9 comments

  • chfritz 3 hours ago ago

    This is something we are actively discussing in the Cloud Robotics Working Group right now. We've already had a number of sessions on this topic with various guest speakers. You can watch the recordings here: https://cloudroboticshub.github.io/meetings. Feel free to attend the upcoming meetings.

    • Lazaruscv 2 hours ago ago

      Thanks a lot for sharing this resource! I wasn’t aware of the Cloud Robotics Working Group, those sessions look super relevant. I’ll definitely check out the recordings and join future meetings. Our angle is very aligned: we’re exploring how AI/automation can help with the time sink of debugging large-scale ROS/ROS 2 systems, especially when logs/bag files pile up. It’d be valuable to hear what the community feels is still missing, even with the current set of tools. Do you think there’s space for a layer focused purely on automated error detection and root cause suggestions?

      • chfritz an hour ago ago

        "automated error detection" -- how do you want to do that? How would you define "error". Clearly you are not just proposing to detect "error" lines in the log, because that's trivial. But if you don't, then how would you define and detect errors and auto-root-cause them? Maybe we can discuss at one of the next meetings.

  • msadowski 9 hours ago ago

    Full disclosure, I work at Foxglove right now. Before joining, I spent over seven years consulting and had more than 50 clients during that period. Here are some thoughts:

    * Combing through the syslogs to find issues is an absolute nightmare, even more so if you are told that the machine broke at some point last night

    * Even if you find the error, it's not necessarily when something broke; it could have happened way before, but you just discovered it because the system hit a state that required it

    * If combing through syslog is hard, try rummaging through multiple mcap files by hand to see where a fault happened

    * The hardware failing silently is a big PITA - this is especially true for things that read analog signals (think PLCs)

    Many of the above issues can be solved with the right architecture or tooling, but often the teams I joined didn't have it, and lacked the capacity to develop it.

    At Foxglove, we make it easy to aggregate and visualize the data and have some helper features (e.g., events, data loaders) that can speed up workflows. However, I would say that having good architecture, procedures, and an aligned team goes a long way in smoothing out troubleshooting, regardless of the tools.

    • Lazaruscv 2 hours ago ago

      This is super insightful, thank you for laying it out so clearly. Your point about the error surfacing way after it first occurred is exactly the sort of issue we’re interested in tackling. Foxglove is doing a great job with visualization and aggregation; what we’re thinking is more of a complementary diagnostic layer that:

      • Correlates syslogs with mcap/bag file anomalies automatically

      • Flags when a hardware failure might have begun (not just when it manifests)

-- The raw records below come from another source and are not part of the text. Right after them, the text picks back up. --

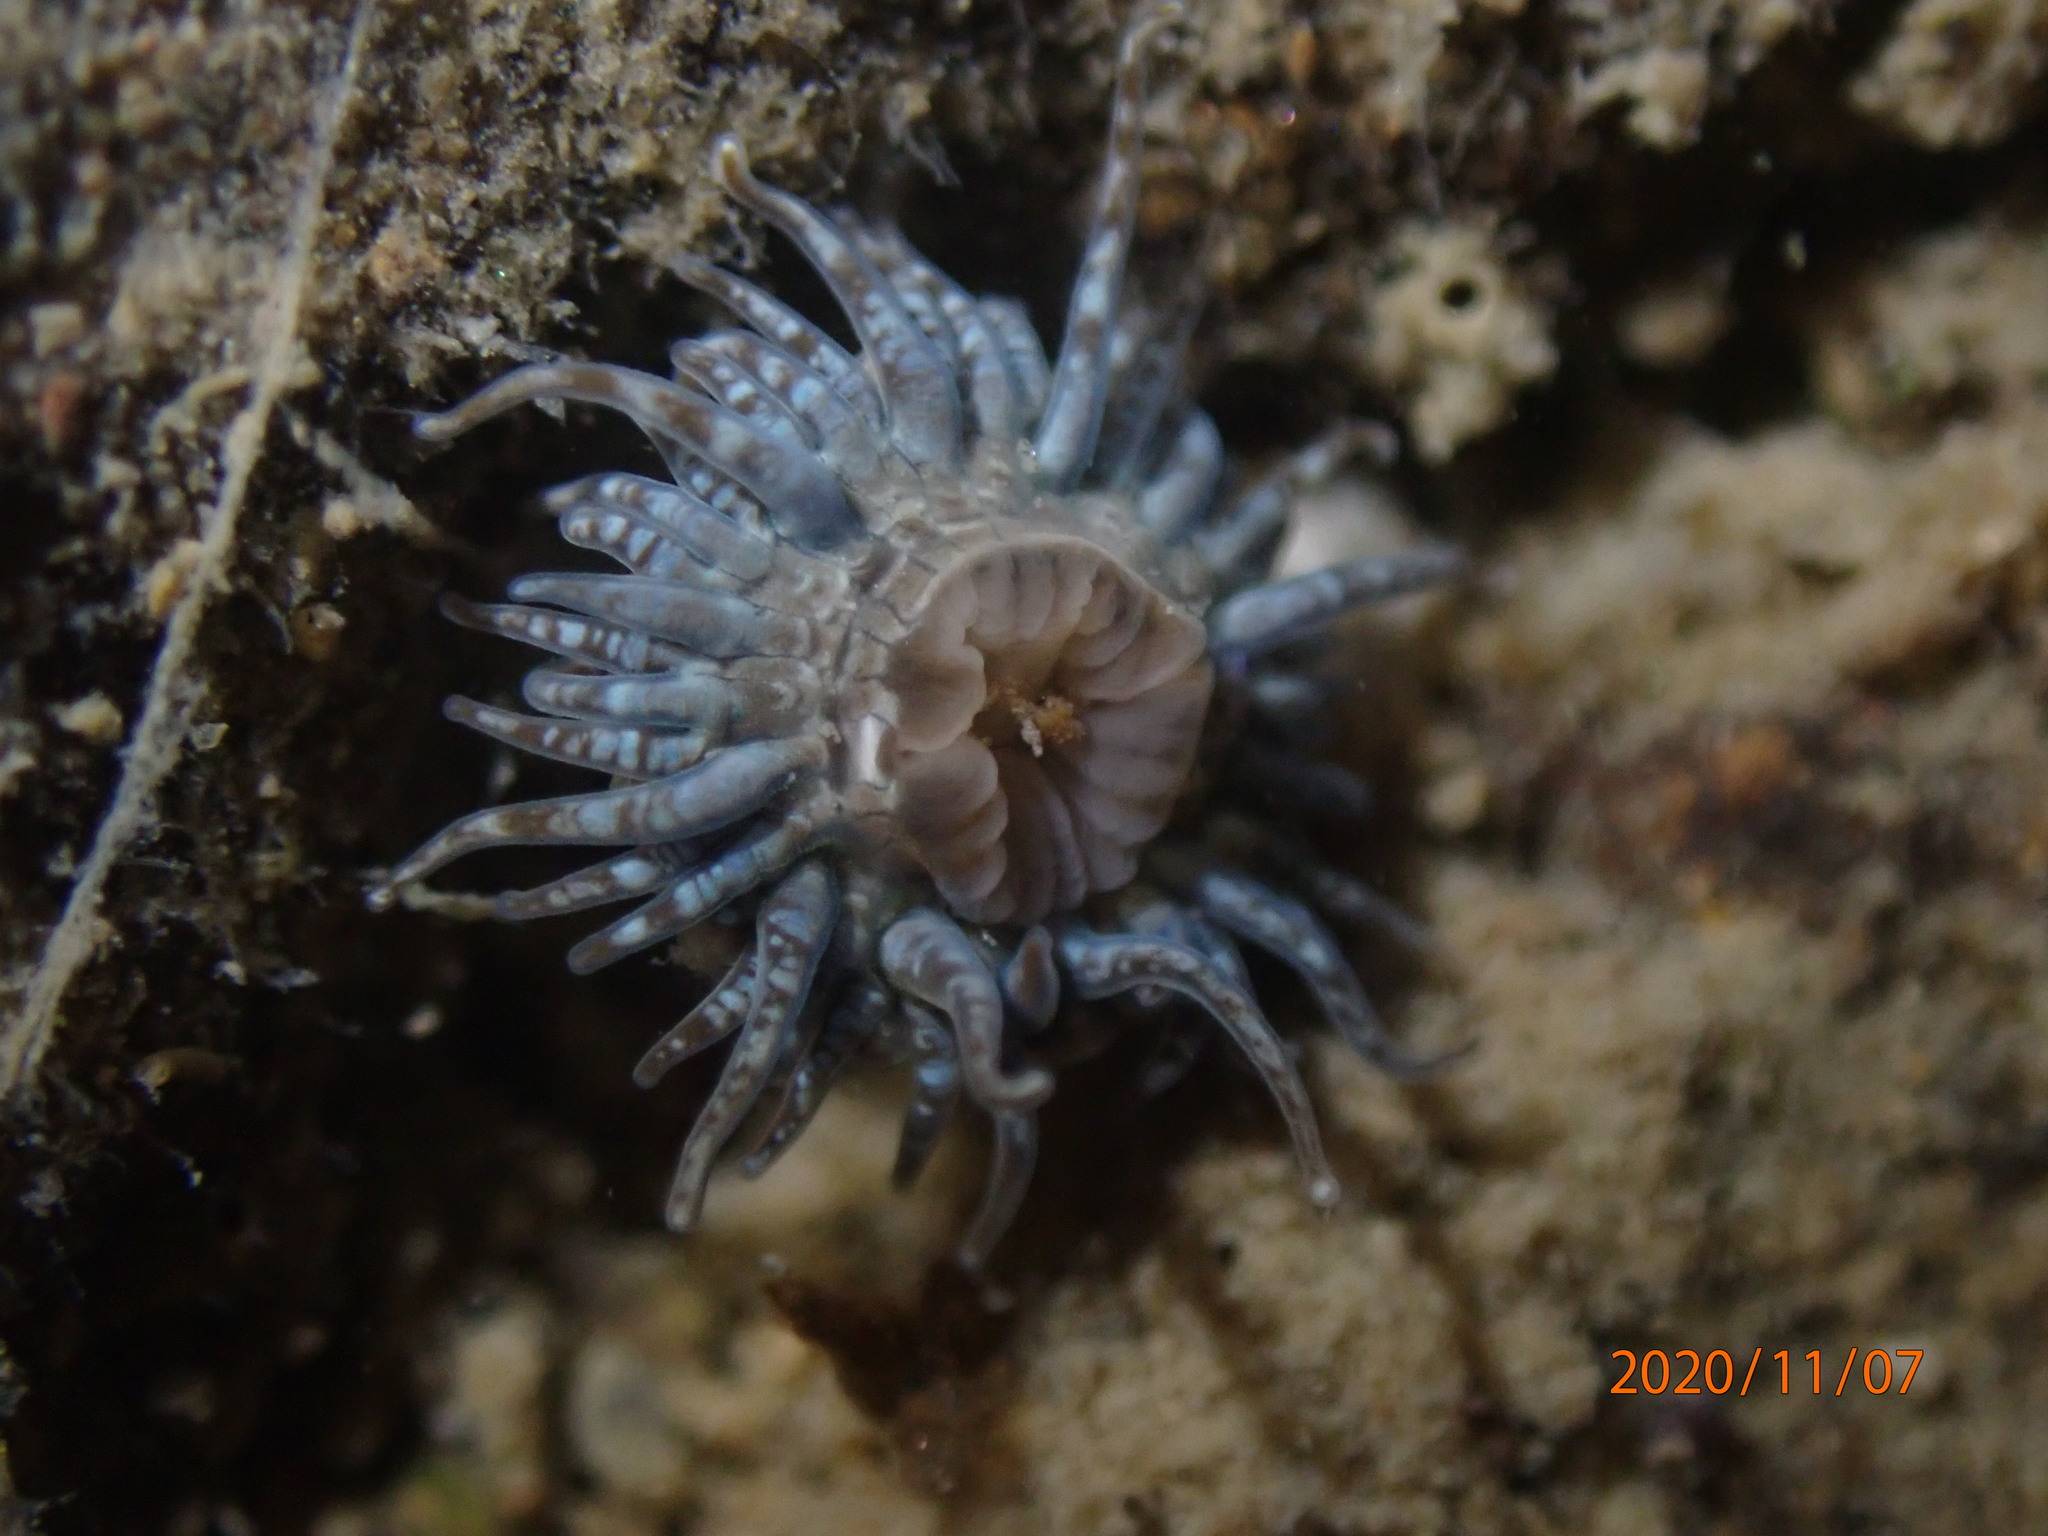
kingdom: Animalia
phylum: Cnidaria
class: Anthozoa
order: Actiniaria
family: Actiniidae
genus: Anthopleura
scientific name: Anthopleura hermaphroditica
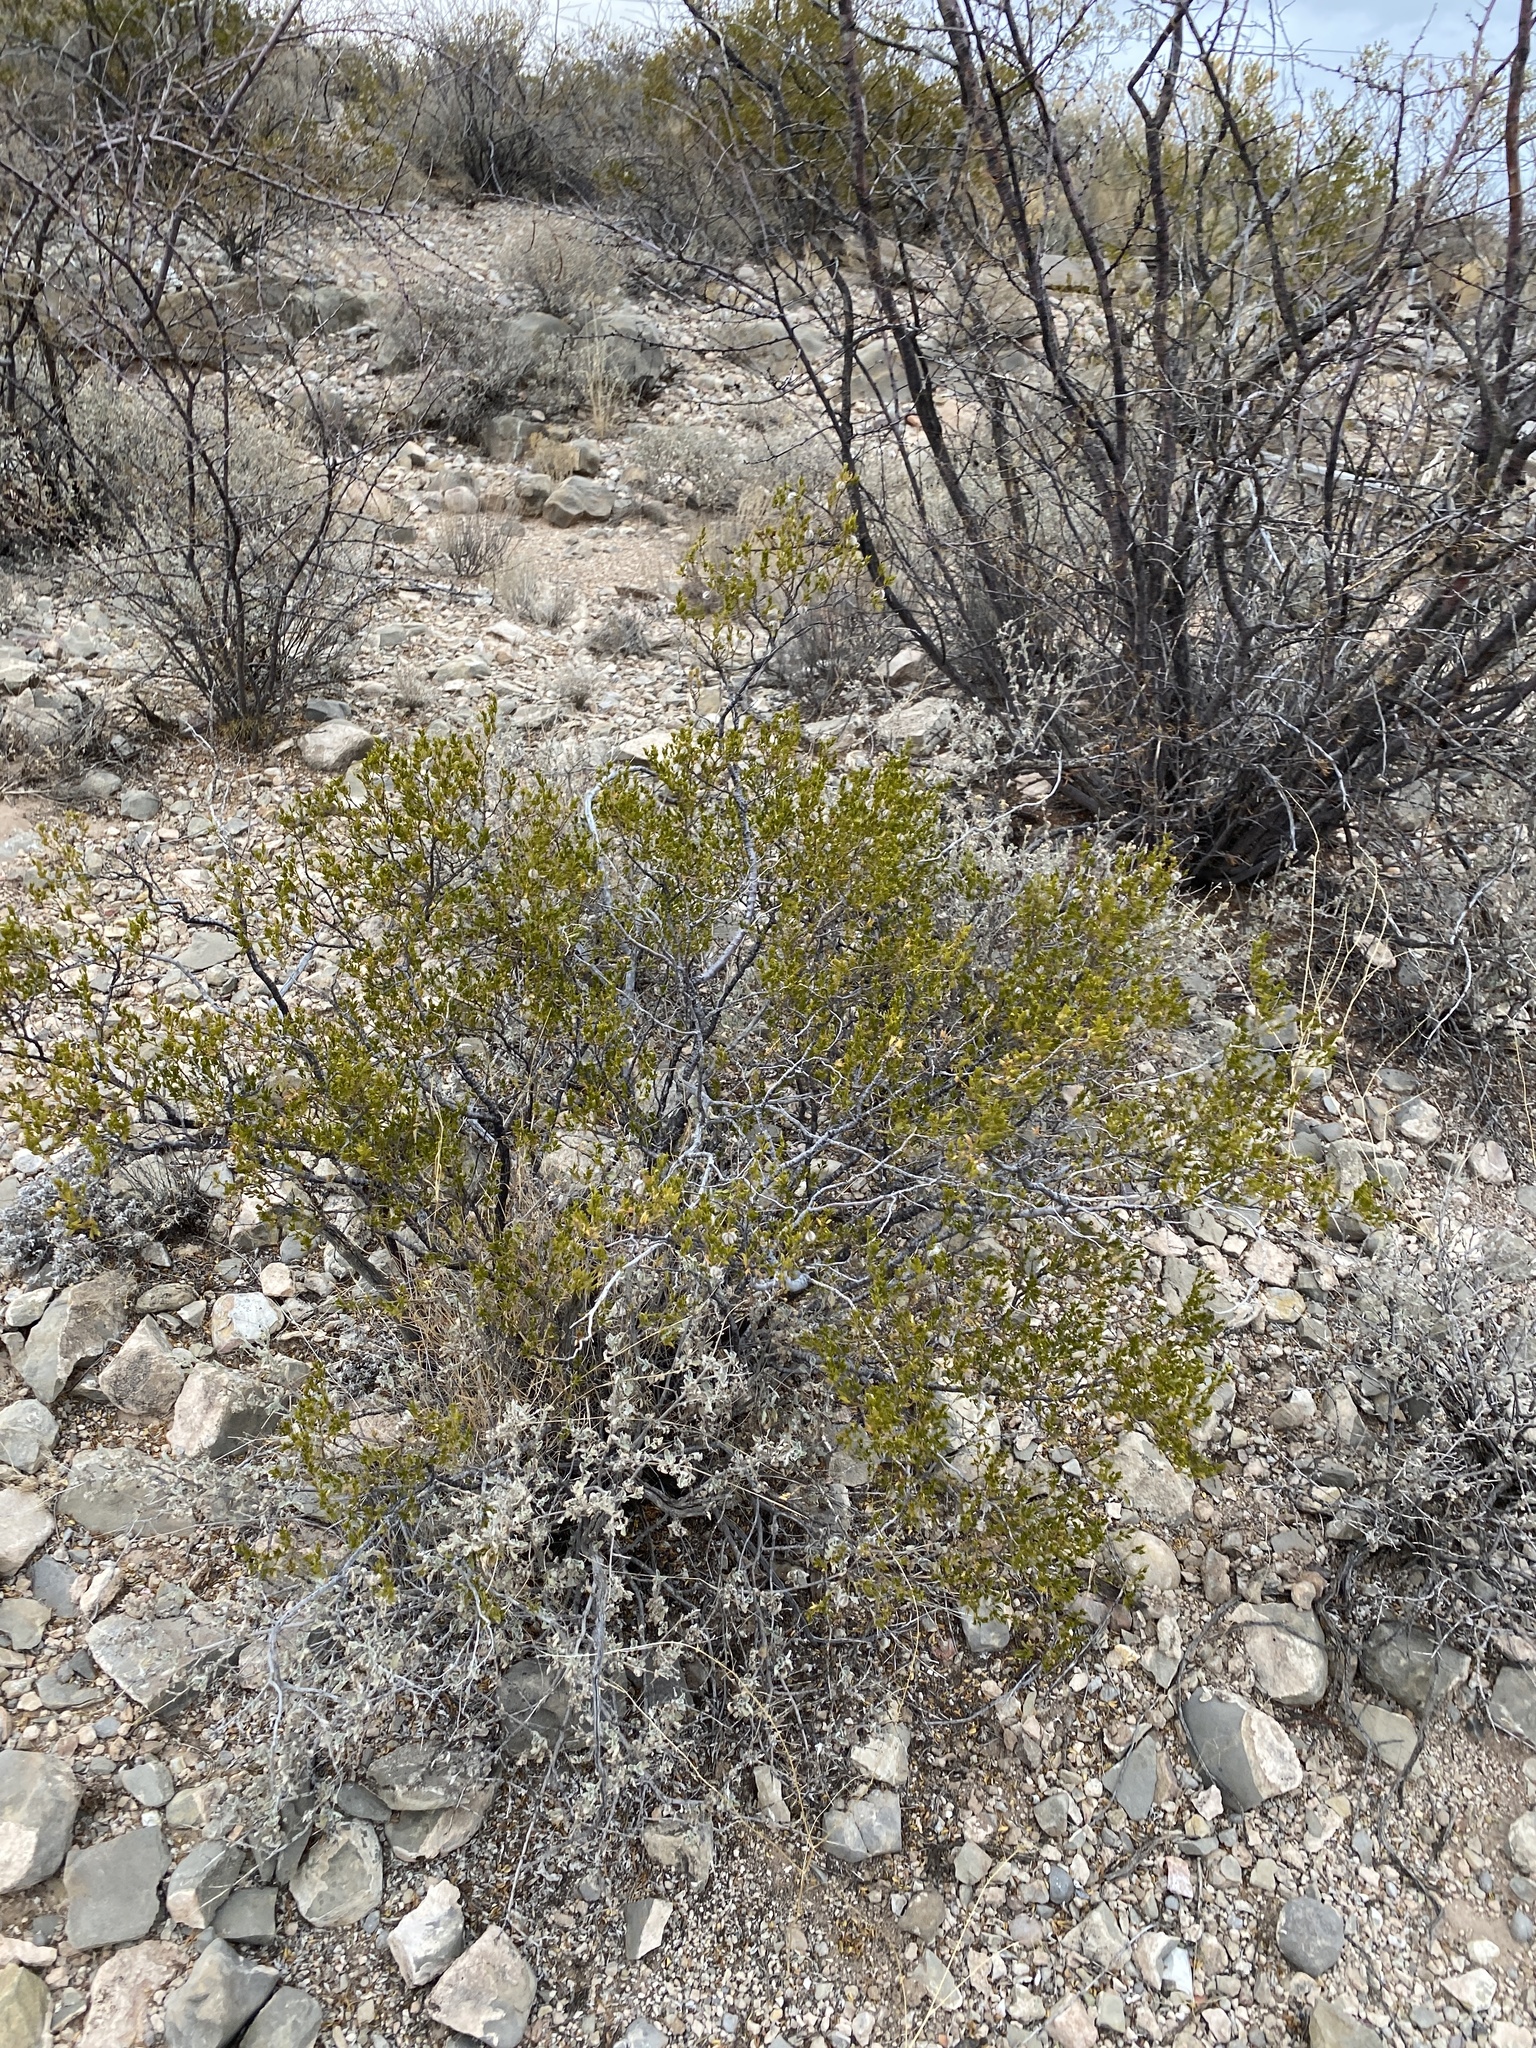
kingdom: Plantae
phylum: Tracheophyta
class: Magnoliopsida
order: Zygophyllales
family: Zygophyllaceae
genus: Larrea
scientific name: Larrea tridentata
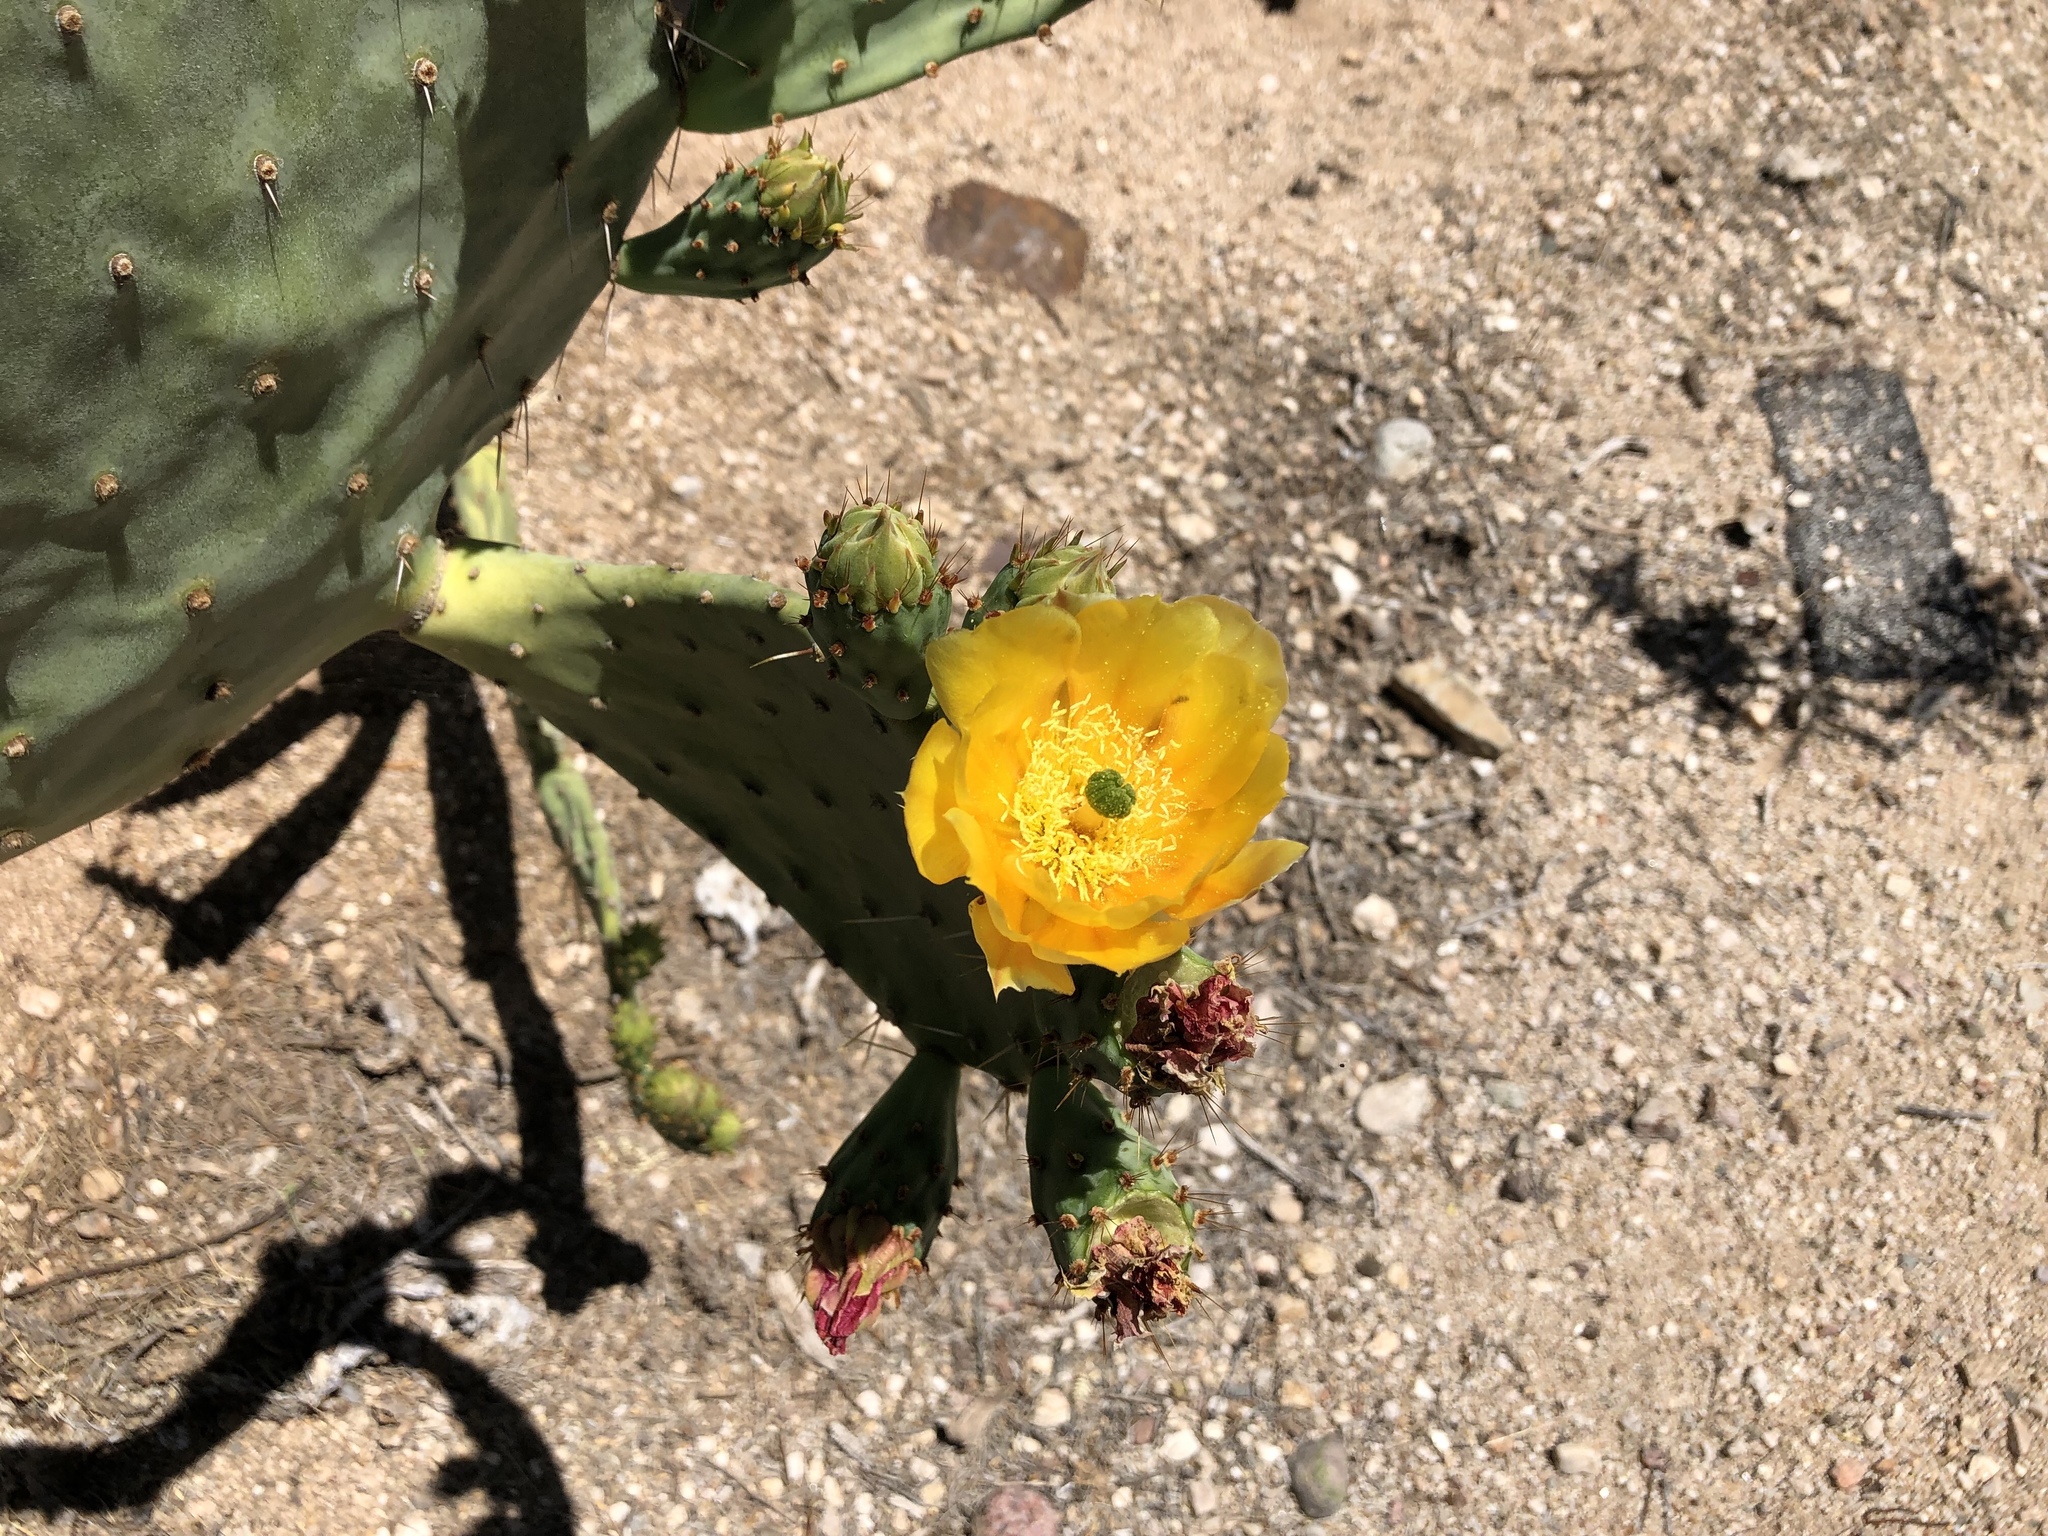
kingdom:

      • Surfaces probable root causes instead of leaving teams to manually chase timestamps

      From your experience across 50+ clients, which do you think is the bigger timesink: data triage across multiple logs/files or interpreting what the signals actually mean once you’ve found them?

      • msadowski 2 hours ago ago

        In my case, it’s definitely the data triage. Once I see the signal, I usually have ideas on what’s happening but I’ve been doing this for 11 years.

        Maybe there could be value in signal interpretation for purely software engineers but I reckon it would be hard for such team to build robots.

        • Lazaruscv an hour ago ago

          Our current thinking is to focus heavily on automating triage across syslogs and bag/mcap files, since that’s where the hours really get burned, even for experienced folks. For interpretation, we see it more as an assistive layer (e.g., surfacing “likely causes” or linking to past incidents), rather than trying to replace domain expertise.

          Do you think there are specific triage workflows where even a small automation (say, correlating error timestamps across syslog and bag files) would save meaningful time?

  • dapperdrake 18 hours ago ago

    Am willing to help with this as well. The math can be iffy.

    • Lazaruscv 2 hours ago ago

      Really appreciate the offer, we’d love to take you up on it. A lot of what we’re exploring right now comes down to signal analysis and anomaly detection in robotics data, which gets math-heavy fast (especially when combining time-series data from multiple sources). We’re setting up short user interviews with roboticists/devs to better map the pain points. Would you be open to a quick chat about the trickiest math/log parsing issues you’ve faced? It could help us avoid reinventing the wheel.